Brief filed: 09/26/2012
Documents
Pleau v. United States and Chafee v. United States
United States Supreme Court; Case No. 11-223 & 11-230
Prior Decision
Decision below 680 F.3d 1 (1st Cir. 2012).
Argument(s)
The Interstate Agreement on Detainers, 18 U.S.C. app. 2, §2 (“the IAD”), which is binding on all states and the United States, empowers a prisoner in state custody, who is subject to a detainer by the United States, to ask the governor not to transfer him to federal custody to face charges in federal court. It also authorizes the governor to refuse to transfer the prisoner. In this case, after lodging a detainer for Rhode Island prisoner and petitioner Jason W. Pleau, the federal government requested temporary custody pursuant to the IAD to face federal charges. Mr. Pleau exercised his right under the IAD to ask Gov. Lincoln Chafee to refuse the request, and Gov. Chafee declined to transfer Mr. Pleau to federal custody. The United States then opted to circumvent the IAD by securing a writ of habeas corpus ad prosequendum for Mr. Pleau over his and the governor’s objections. The U.S. Court of Appeals for the First Circuit approved the writ, which allowed the federal government to avoid its obligations under the IAD.
By allowing the United States to circumvent the IAD in this way, the First Circuit’s decision violated Mr. Pleau’s rights, threatened the IAD’s prisoner-protective scheme, and undermined its framework of cooperative federalism. Here, by using a writ to obtain custody of Mr. Pleau, the federal government ignored Governor Chafee’s right to refuse to transfer a prisoner from state custody and Mr.
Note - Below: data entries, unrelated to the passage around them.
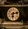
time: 6:12
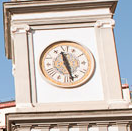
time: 11:28
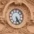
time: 5:24
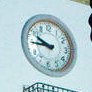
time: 9:44
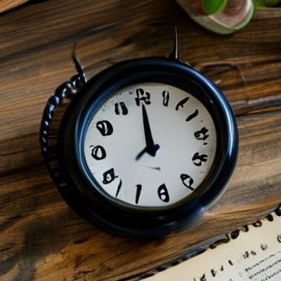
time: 12:00
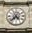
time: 4:37
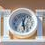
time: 12:27
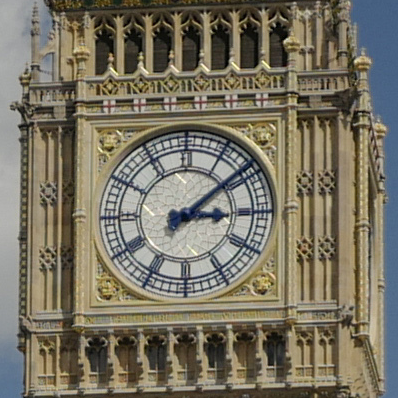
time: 3:08
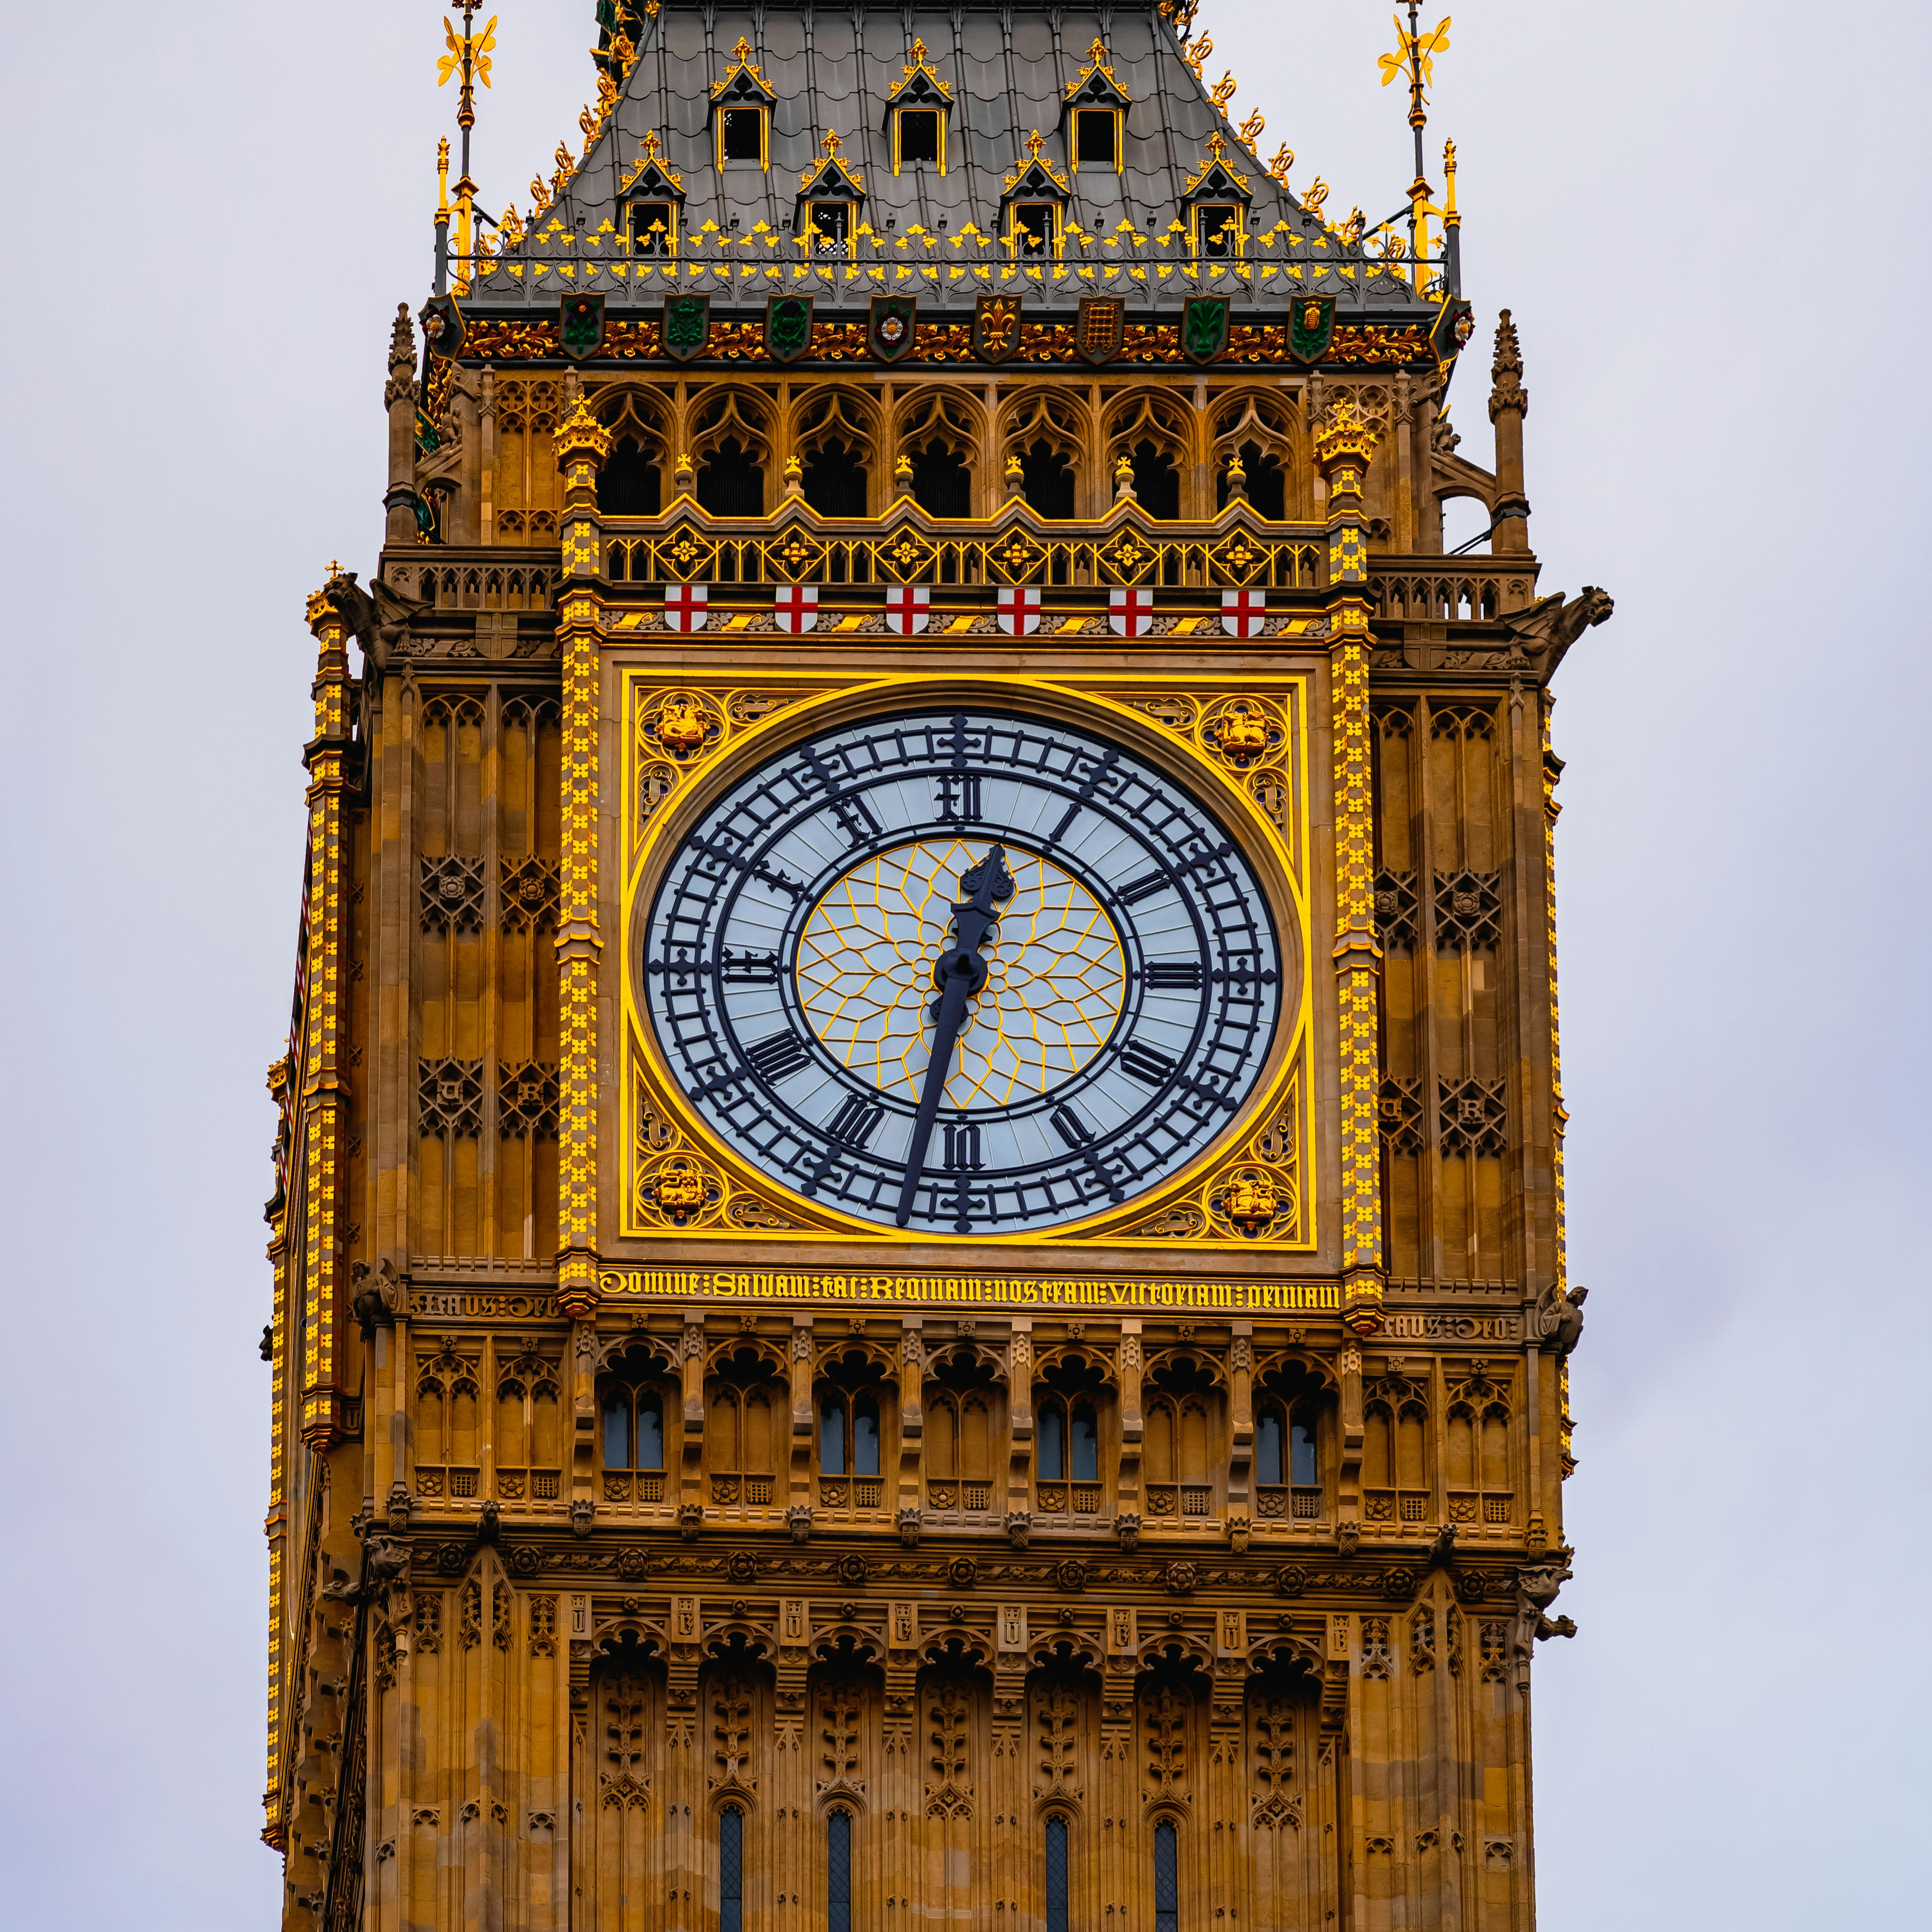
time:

Pleau’s right to seek this refusal. In so doing, the federal government received the benefits of lodging a detainer without fulfilling its obligations as a party to the IAD. This is precisely what the Supreme Court disallowed in United States v. Mauro, 436 U.S. 340 (1978). By misinterpreting Mauro, the First Circuit returns detainer practice to the uncoordinated situation that existed before the IAD. Further, because Circuit Courts have decided this issue differently, uncertainty once again prevails. The brief argues that the Supreme Court should grant the petitions in this case to protect the rights that the IAD grants to prisoners, reinforce its interpretation of the IAD in Mauro, and restore order and predictability under the IAD among the Circuits.
Author(s)
Anthony D. Mirenda, Daniel N. Marx, Jennifer S. Behr, Eric A. Haskell, Foley Hoag LLP, Boston, MA.